Sinnvoll und notwendig erscheint auch die weitere Förderung von automatisierten Schließfächern und zentralen Abholstationen sowie die Einrichtung von sogenannten Mikro-Depots. Letztere dienen als Umschlagstellen (Hubs), von denen aus im Nahbereich zu Fuß oder mit dem Lastenrad ausgeliefert wird. Lastenräder können hier künftig eine wichtige Funktion übernehmen, da sie den Radius und die Leistungsfähigkeit der Zusteller rund um den Hub erweitern und die Möglichkeit bieten, Sendungen sicher und wettergeschützt in Boxen aufzubewahren.

Die Renaissance des Lastenrads hat bereits begonnen

In Europa waren Lastenräder viele Jahre eine selbstverständliche und kostengünstige Alternative zu Karren und Pferdedroschken. In Fahrradländern wie den Niederlanden oder Dänemark sind sie inzwischen wieder eine Selbstverständlichkeit geworden. Praktische Gründe und ein moderner „Lifestyle of Health and Sustainability“ machen die vielfältig nutzbaren Räder, die es inzwischen in allen möglichen Variationen mit und ohne Motorunterstützung gibt, bei Lieferdiensten, Handwerkern, Einzelhändlern und vielen Familien beliebt.
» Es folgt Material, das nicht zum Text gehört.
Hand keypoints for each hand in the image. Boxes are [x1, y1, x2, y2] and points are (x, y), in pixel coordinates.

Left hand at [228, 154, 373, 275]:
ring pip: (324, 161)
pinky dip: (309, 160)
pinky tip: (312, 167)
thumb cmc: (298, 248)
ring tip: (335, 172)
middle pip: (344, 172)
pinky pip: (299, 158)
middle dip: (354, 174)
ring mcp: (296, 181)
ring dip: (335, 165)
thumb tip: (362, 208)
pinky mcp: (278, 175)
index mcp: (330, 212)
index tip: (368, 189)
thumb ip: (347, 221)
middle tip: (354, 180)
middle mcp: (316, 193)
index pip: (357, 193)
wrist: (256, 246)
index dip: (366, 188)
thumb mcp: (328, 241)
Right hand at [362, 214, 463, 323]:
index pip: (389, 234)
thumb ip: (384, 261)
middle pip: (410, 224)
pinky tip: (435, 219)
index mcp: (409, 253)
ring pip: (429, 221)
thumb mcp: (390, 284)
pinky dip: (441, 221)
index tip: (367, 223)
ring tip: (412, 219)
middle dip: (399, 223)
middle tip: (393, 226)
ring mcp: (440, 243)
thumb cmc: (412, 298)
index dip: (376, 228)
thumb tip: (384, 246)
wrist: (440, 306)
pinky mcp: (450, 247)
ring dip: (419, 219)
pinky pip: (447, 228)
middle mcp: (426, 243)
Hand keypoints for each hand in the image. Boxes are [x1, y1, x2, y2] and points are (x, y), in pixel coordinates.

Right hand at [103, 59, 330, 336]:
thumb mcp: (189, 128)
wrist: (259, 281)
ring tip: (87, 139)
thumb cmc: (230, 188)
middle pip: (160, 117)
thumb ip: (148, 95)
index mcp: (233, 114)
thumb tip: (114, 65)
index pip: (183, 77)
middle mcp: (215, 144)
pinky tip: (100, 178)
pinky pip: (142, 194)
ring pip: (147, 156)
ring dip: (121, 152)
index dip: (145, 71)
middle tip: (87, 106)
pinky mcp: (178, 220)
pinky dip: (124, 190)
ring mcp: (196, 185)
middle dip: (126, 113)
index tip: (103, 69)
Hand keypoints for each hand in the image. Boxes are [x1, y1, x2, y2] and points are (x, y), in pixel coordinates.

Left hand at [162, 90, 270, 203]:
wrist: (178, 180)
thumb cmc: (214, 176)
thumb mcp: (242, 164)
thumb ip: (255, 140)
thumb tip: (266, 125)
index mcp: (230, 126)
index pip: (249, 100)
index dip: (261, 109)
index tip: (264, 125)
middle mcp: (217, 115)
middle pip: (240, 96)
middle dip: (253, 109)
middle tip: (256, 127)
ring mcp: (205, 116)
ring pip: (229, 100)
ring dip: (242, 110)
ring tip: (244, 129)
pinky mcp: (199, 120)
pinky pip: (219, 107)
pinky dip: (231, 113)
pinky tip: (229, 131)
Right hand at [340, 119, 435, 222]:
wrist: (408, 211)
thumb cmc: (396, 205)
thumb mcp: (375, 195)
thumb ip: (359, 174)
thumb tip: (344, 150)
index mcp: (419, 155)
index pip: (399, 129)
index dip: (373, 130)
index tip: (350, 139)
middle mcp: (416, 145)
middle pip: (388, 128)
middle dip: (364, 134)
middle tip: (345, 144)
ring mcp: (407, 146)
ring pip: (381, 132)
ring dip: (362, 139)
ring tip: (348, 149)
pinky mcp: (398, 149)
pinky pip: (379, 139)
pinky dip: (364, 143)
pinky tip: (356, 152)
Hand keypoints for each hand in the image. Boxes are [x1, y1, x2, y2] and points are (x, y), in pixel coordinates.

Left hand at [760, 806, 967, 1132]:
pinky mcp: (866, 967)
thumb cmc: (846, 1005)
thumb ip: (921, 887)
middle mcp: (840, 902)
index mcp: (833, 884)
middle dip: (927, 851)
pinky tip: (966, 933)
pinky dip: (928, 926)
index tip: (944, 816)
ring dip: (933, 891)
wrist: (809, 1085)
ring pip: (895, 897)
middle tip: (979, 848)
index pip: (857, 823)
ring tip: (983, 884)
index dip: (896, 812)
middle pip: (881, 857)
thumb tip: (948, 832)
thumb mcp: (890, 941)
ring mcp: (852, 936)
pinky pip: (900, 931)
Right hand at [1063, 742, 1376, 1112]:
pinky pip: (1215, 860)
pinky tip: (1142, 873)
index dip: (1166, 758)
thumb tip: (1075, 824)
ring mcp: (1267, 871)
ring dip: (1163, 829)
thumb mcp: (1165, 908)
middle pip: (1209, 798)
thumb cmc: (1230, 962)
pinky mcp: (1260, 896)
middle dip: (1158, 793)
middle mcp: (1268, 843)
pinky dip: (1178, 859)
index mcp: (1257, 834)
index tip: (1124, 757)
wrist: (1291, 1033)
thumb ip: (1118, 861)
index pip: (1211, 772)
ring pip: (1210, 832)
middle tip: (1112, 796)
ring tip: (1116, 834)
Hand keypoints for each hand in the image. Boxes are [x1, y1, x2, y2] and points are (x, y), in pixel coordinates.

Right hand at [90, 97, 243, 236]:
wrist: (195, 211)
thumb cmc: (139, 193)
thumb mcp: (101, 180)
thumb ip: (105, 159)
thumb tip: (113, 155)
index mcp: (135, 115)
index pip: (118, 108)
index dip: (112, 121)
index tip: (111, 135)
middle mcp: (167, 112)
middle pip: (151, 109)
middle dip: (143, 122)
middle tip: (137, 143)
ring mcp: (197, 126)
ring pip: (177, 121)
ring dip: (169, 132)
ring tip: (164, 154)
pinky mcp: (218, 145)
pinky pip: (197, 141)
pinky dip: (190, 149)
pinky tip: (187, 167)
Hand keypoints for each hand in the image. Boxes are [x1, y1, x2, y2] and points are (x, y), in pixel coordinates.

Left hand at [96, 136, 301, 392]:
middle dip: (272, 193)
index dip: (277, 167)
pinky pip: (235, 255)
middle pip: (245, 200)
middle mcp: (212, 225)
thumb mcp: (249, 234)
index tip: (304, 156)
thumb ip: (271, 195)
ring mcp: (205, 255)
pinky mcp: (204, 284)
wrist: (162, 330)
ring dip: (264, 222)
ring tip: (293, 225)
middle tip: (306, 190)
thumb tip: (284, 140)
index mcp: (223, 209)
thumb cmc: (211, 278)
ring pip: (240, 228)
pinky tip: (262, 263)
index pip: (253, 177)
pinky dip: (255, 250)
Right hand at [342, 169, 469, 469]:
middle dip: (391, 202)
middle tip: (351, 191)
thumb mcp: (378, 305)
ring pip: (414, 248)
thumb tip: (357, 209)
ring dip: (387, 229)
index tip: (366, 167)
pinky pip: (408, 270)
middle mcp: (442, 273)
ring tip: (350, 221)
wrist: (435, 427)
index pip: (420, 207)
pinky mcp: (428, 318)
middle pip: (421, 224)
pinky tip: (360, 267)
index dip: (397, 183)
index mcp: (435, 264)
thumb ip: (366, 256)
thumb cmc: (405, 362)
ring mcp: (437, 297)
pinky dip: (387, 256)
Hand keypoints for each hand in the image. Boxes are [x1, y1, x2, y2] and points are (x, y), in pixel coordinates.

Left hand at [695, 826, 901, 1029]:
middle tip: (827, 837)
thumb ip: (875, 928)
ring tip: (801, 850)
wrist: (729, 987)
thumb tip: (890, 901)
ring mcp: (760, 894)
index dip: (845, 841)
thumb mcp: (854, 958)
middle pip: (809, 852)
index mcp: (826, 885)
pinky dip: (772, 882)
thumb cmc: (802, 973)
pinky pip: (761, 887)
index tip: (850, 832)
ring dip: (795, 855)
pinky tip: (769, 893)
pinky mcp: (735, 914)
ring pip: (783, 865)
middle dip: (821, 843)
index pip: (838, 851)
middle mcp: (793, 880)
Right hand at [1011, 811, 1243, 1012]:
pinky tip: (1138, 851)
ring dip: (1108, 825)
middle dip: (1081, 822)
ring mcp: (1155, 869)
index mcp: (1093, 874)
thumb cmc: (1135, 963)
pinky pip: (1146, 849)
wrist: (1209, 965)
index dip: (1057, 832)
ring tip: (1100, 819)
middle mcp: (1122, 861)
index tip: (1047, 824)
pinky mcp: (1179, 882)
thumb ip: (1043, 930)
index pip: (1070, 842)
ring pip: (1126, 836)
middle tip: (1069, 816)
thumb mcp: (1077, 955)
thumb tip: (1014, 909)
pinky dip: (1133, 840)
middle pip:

Auch in Deutschland sind moderne Lastenräder für junge urbane Familien inzwischen gleichzeitig praktische Helfer, Ausweis einer neuen Haltung und Statussymbol. Auch bei Lieferdiensten, wie zum Beispiel Pizzaboten, ersetzen spezielle Lastenpedelecs inzwischen zunehmend den Motorroller und den Pkw.

Die zentralen Argumente: Schnelligkeit und keine Parkplatzprobleme beim Transport von A nach B sowie niedrige Kosten im Unterhalt. Bei bis zu 30.000 km, die Lieferpedelecs beispielsweise bei Dienstleistern wie „Joey’s Pizza“ jährlich absolvieren, ergeben sich für Unternehmen handfeste ökonomische Vorteile.